Image: British fox hunt
Andy Bush  /  AFP - Getty Images
Members of the Beaufort Hunt ride onto Beaufort Estate in Gloucesteshire, England, on Saturday at the start of the new fox hunting season.
updated 11/5/2005 11:35:48 PM ET 2005-11-06T04:35:48

Thousands of fox hunters and hounds rode out Saturday at the start of the first season since their sport was banned, some of them intending to pursue tradition but others allegedly breaking the law.

Dozens of hunters set out in the chilly weather, hounds at their heels. Many participated in drag-hunting — which involves laying a scent trail for the hounds to follow.

Late Saturday, an anti-hunting group, the League Against Cruel Sports, said the law banning most forms of hunting with dogs, which took effect in February, appeared to have been largely successful.

“We are very pleased that there seems to have been relatively little lawbreaking today,” spokesman Mike Hobday said. “However, there are a number of cases where we will be presenting videotape evidence to the police.

“The real test of whether hunts are prepared to operate within the law without chasing foxes will be over the weeks to come when the public spotlight is off them.”

However, the rural umbrella group the Countryside Alliance denied there had been any lawbreaking Saturday.

> [Scene images with their camera geometry data]
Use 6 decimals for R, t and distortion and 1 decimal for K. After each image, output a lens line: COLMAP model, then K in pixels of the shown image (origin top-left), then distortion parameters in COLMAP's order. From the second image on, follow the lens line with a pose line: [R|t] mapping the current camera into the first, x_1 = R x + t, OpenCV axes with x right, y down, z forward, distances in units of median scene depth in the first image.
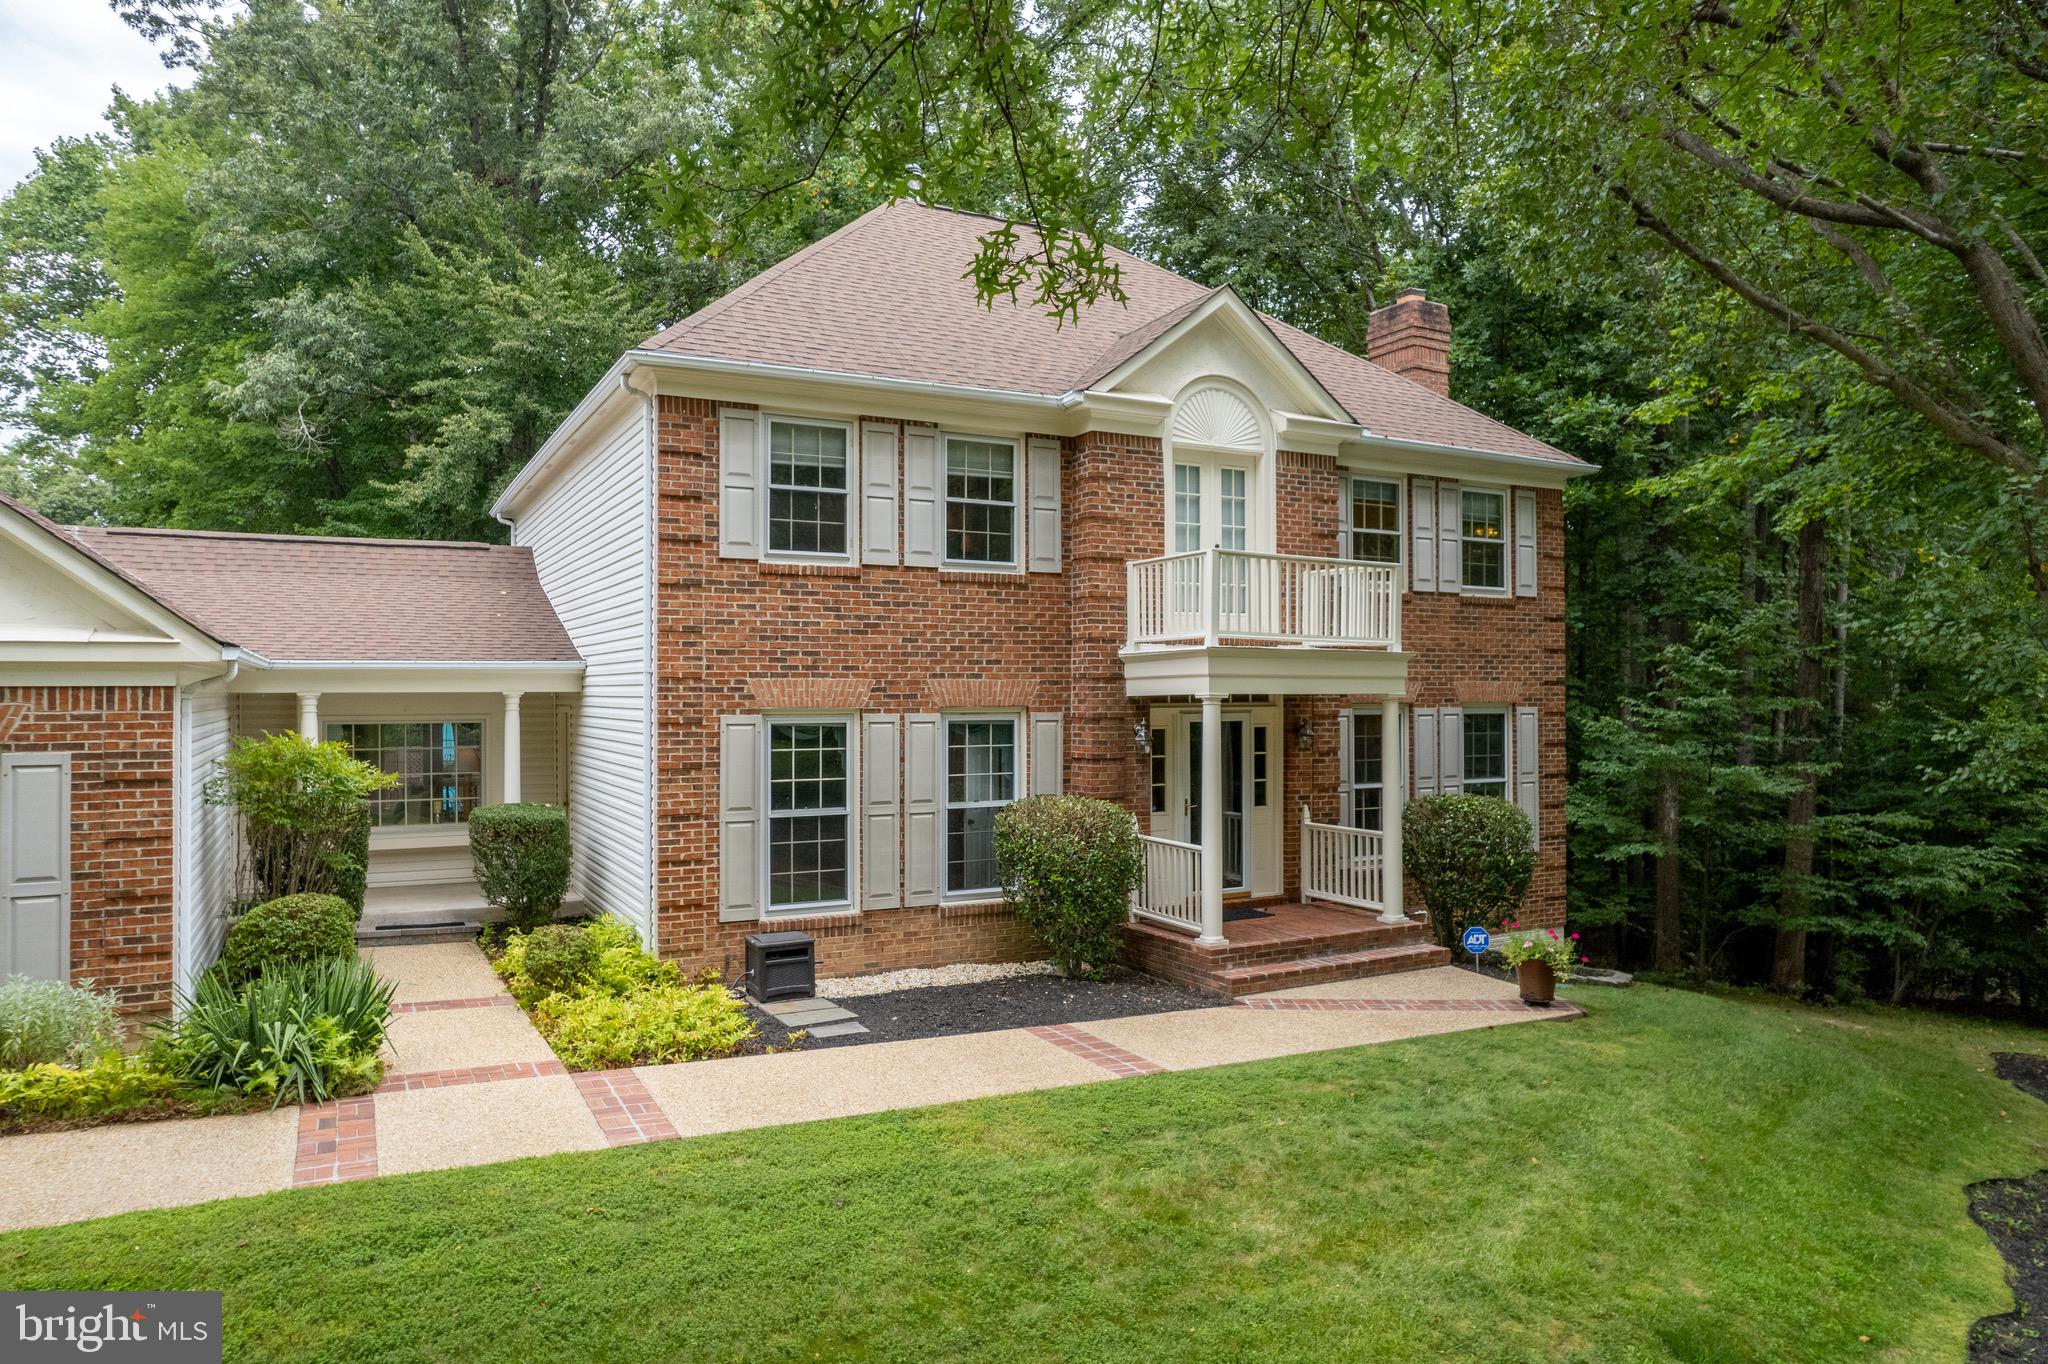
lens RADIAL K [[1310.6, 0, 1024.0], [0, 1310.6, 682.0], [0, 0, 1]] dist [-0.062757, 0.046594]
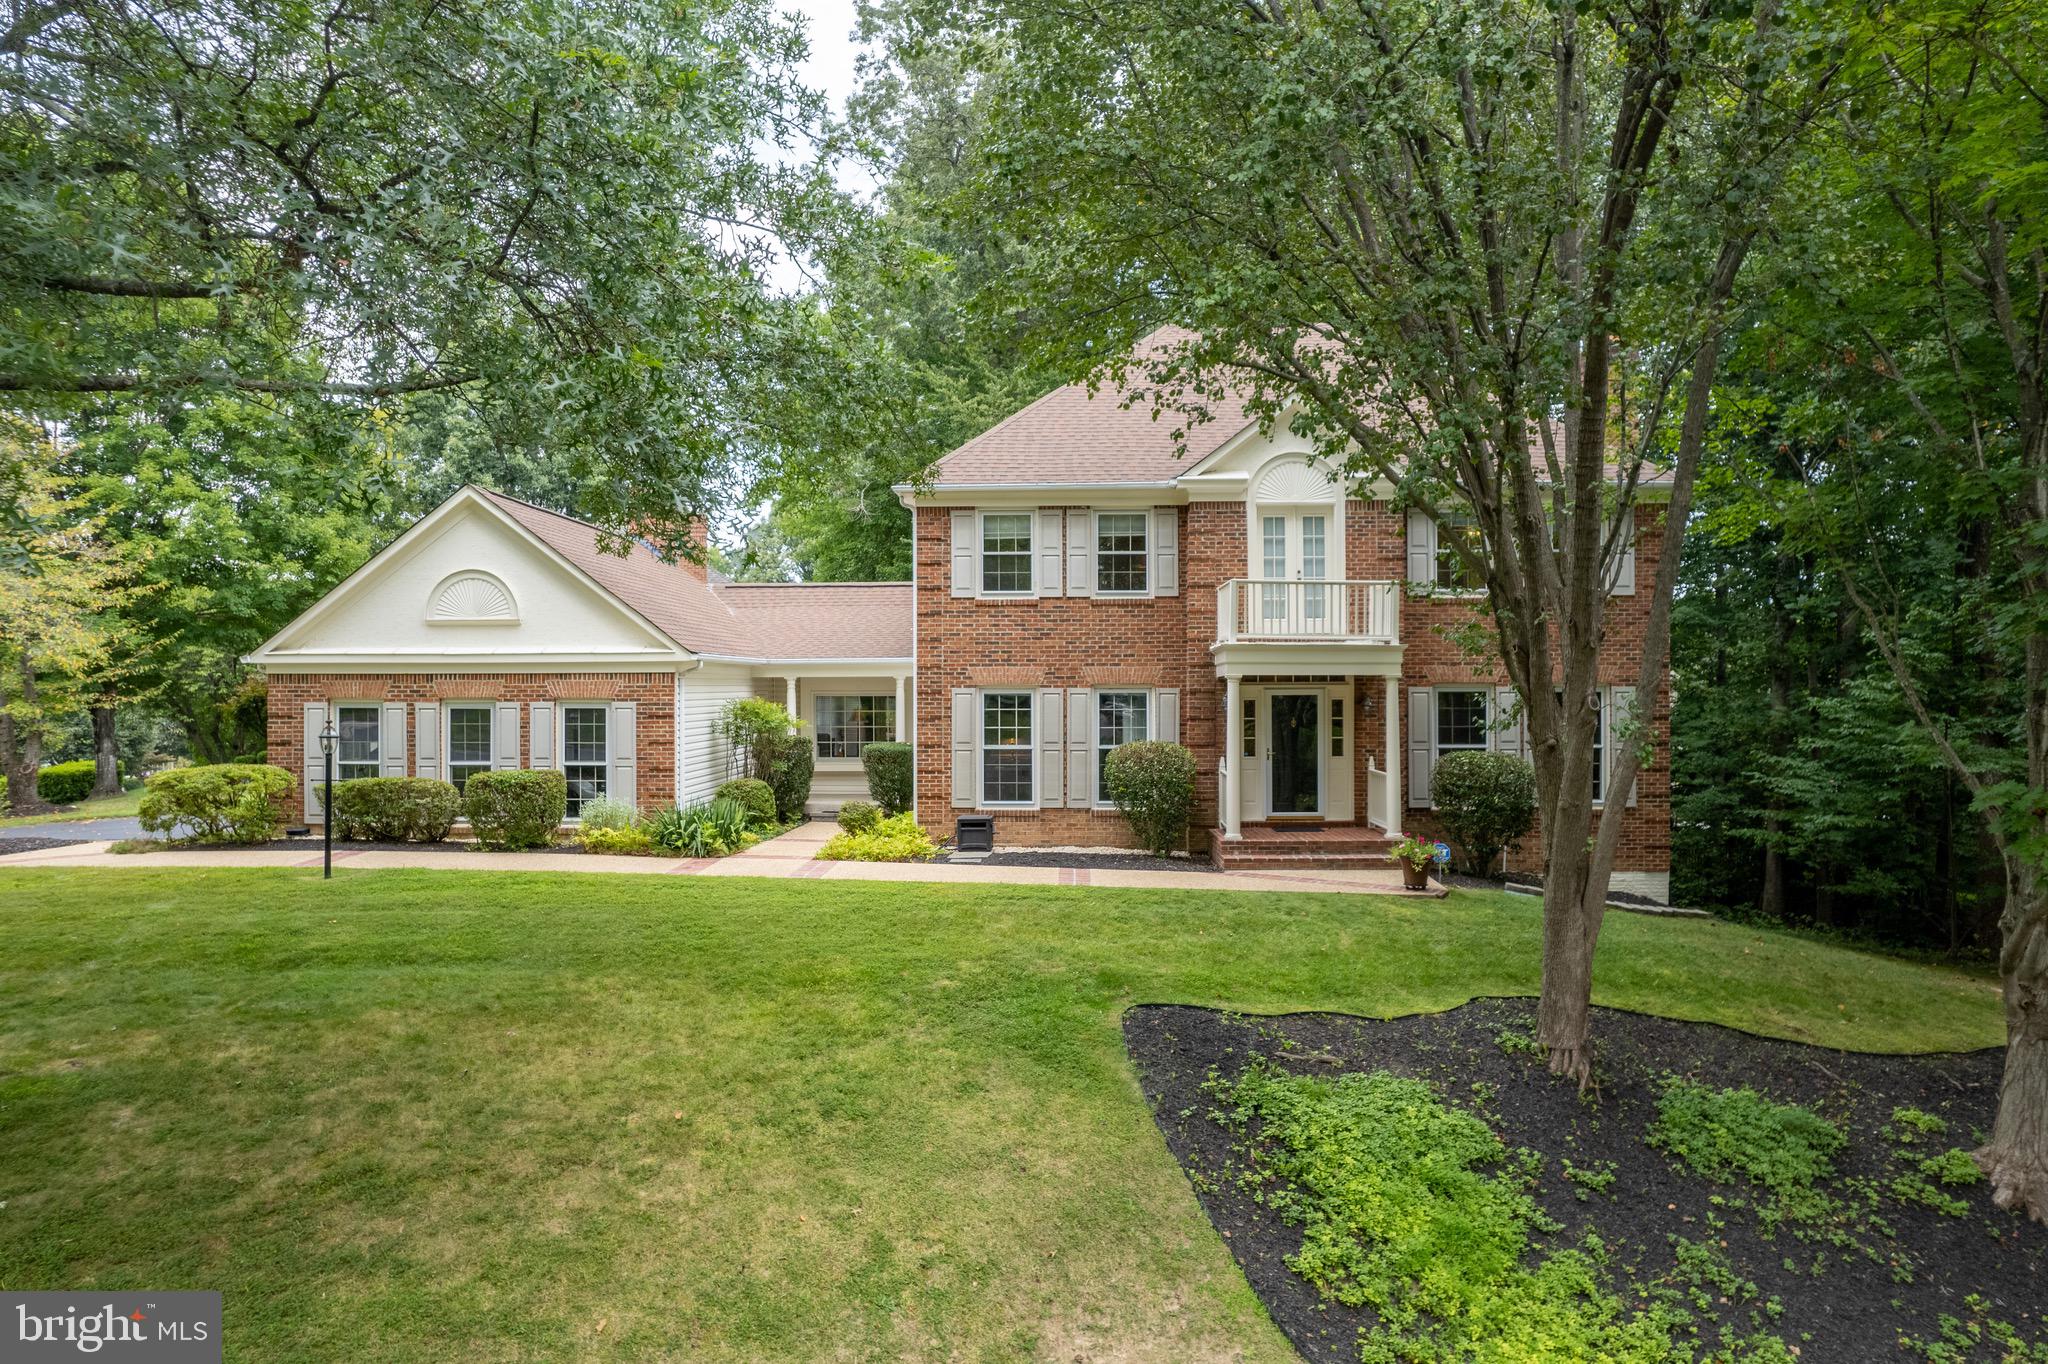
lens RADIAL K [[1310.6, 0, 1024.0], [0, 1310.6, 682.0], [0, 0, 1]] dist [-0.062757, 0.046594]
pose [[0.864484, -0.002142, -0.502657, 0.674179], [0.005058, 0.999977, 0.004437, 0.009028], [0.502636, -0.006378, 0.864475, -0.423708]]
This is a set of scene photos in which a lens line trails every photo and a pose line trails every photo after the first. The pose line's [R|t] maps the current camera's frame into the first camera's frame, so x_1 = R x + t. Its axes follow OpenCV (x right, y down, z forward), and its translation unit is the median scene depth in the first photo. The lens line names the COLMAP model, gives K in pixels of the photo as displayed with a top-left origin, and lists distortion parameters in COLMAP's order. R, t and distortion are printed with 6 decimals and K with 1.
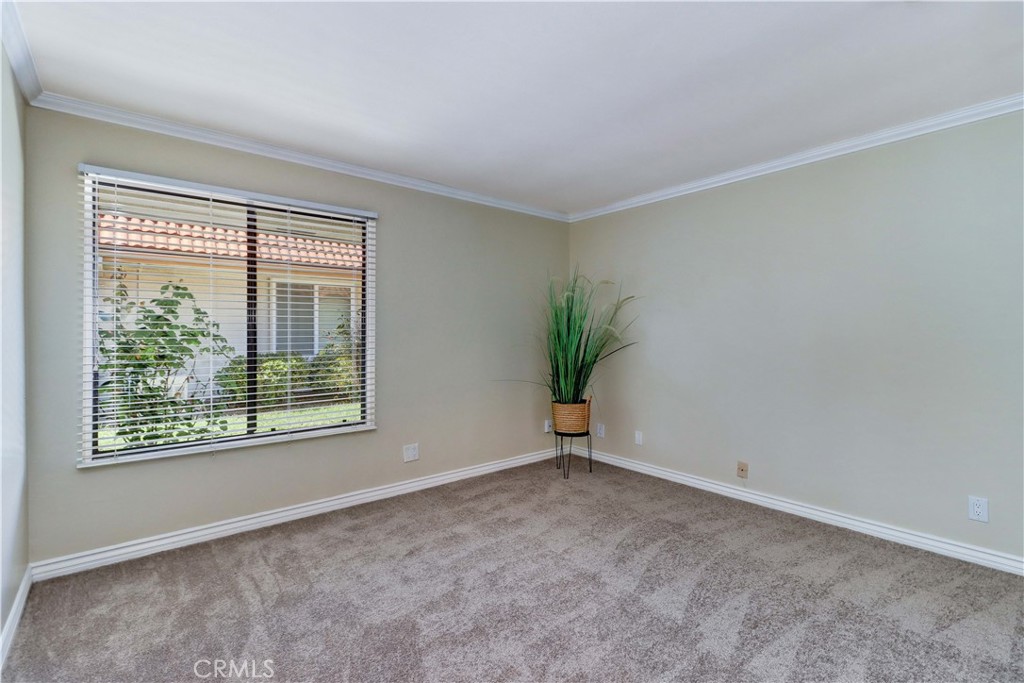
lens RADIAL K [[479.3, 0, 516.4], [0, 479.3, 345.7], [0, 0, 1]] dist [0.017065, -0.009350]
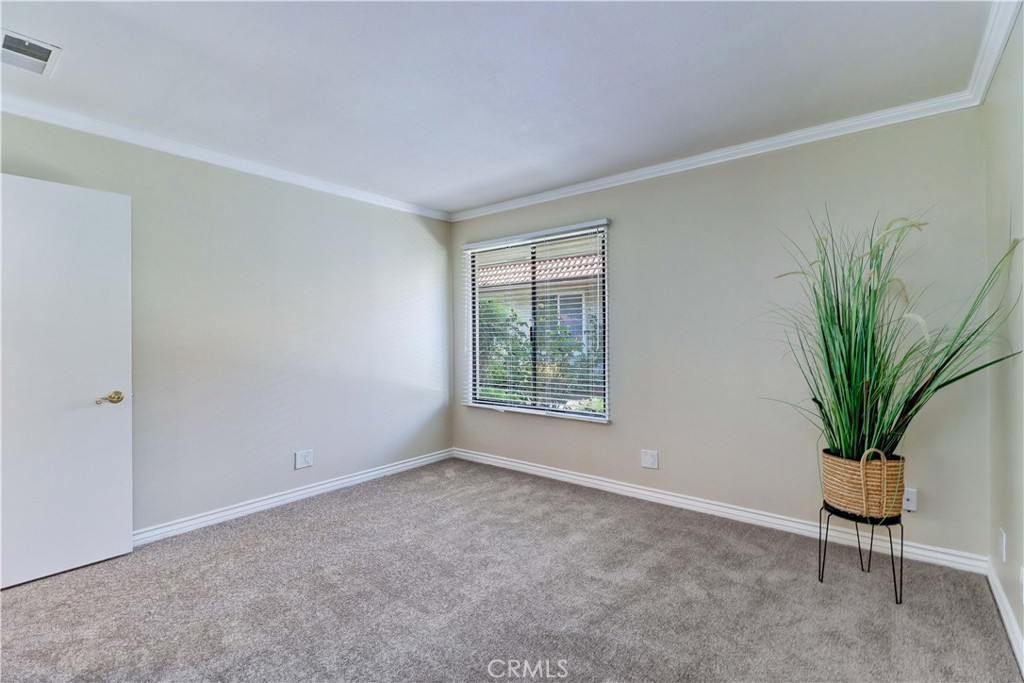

> [What you should do]
Quote the fox hunting article word for word, everything from "updated 11/5/2005 11:35:48" down to "hounds to follow.". The rows have nothing to do with the fox hunting article.

> [Task solution]
updated 11/5/2005 11:35:48 PM ET 2005-11-06T04:35:48

Thousands of fox hunters and hounds rode out Saturday at the start of the first season since their sport was banned, some of them intending to pursue tradition but others allegedly breaking the law.

Dozens of hunters set out in the chilly weather, hounds at their heels. Many participated in drag-hunting — which involves laying a scent trail for the hounds to follow.